Only the text of the entries below should be returned, exactly as given, without pictures.

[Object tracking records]

------

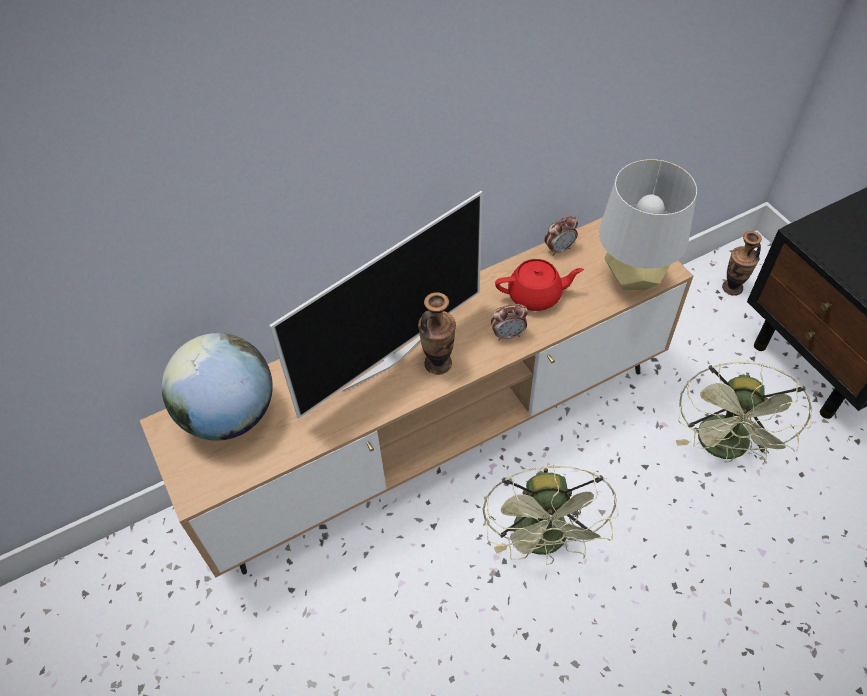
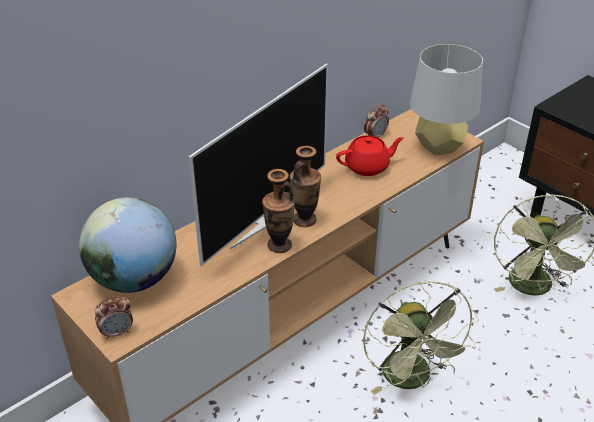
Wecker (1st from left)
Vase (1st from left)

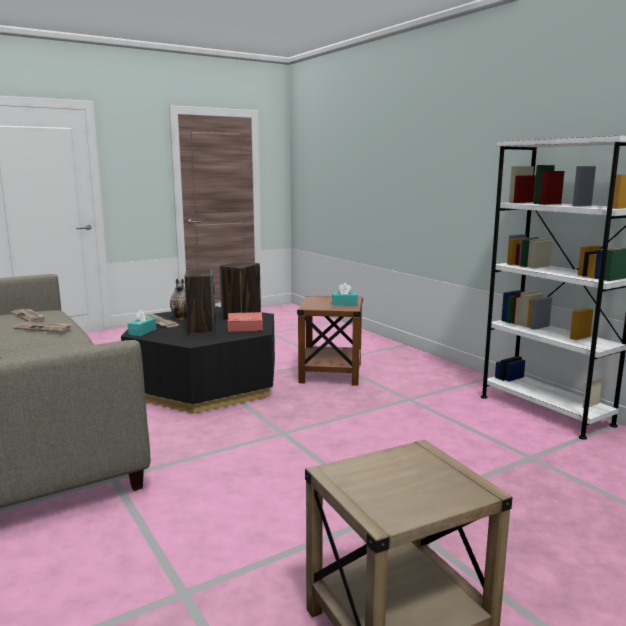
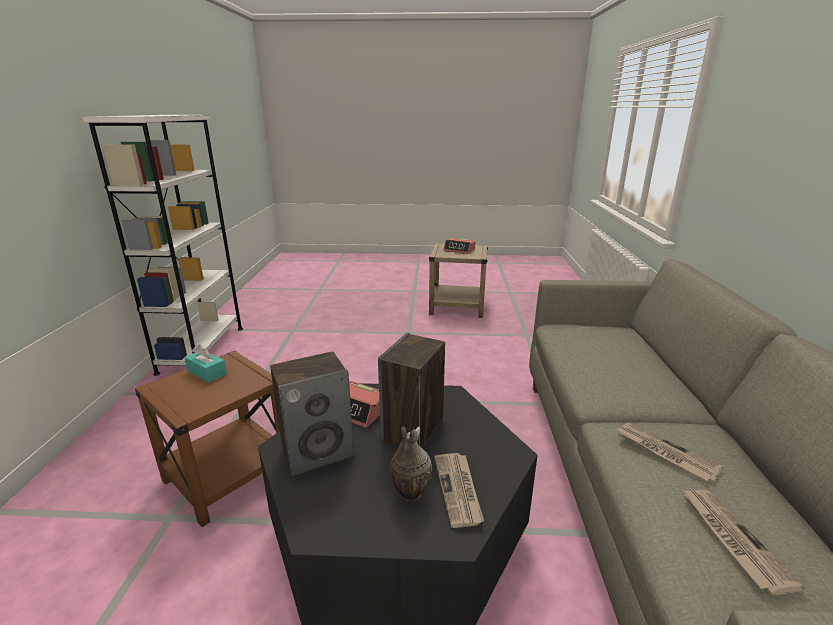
Taschentuchbox (türkis) (1st from left in the first image)
Wecker (2nd from left)

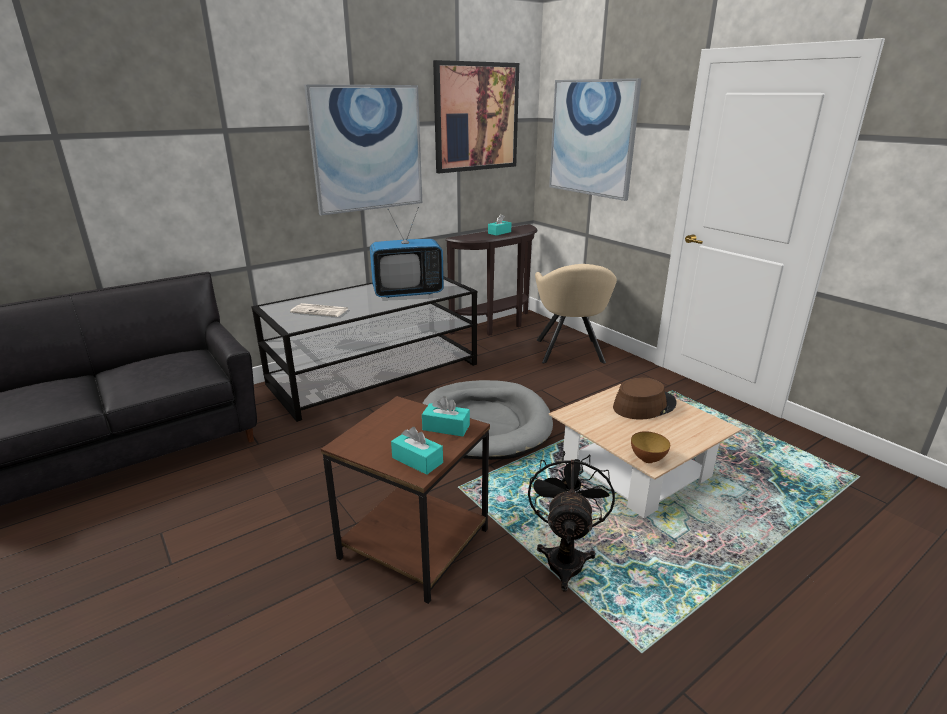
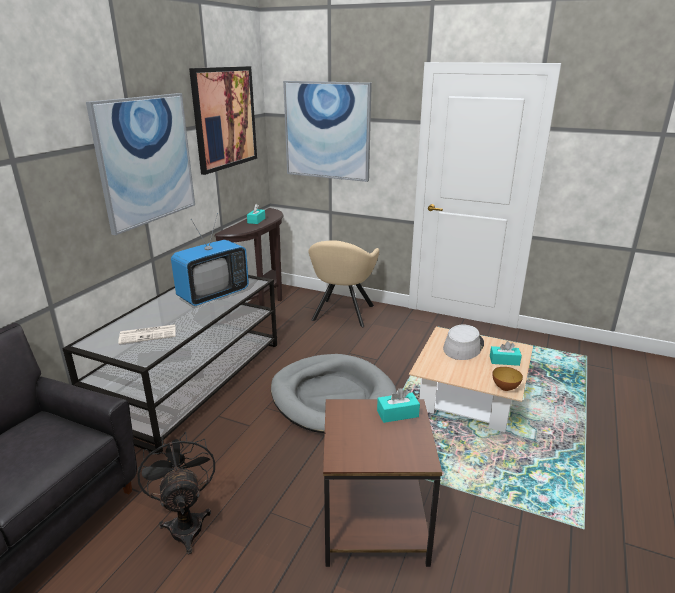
Taschentuchbox (türkis) (3rd from left)
Ventilator (schwarz)
Hut (grau)
Sessel (beige)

------

=== Result of this exercise ===
Wecker (1st from left)
Vase (1st from left)

Taschentuchbox (türkis) (1st from left in the first image)
Wecker (2nd from left)

Taschentuchbox (türkis) (3rd from left)
Ventilator (schwarz)
Hut (grau)
Sessel (beige)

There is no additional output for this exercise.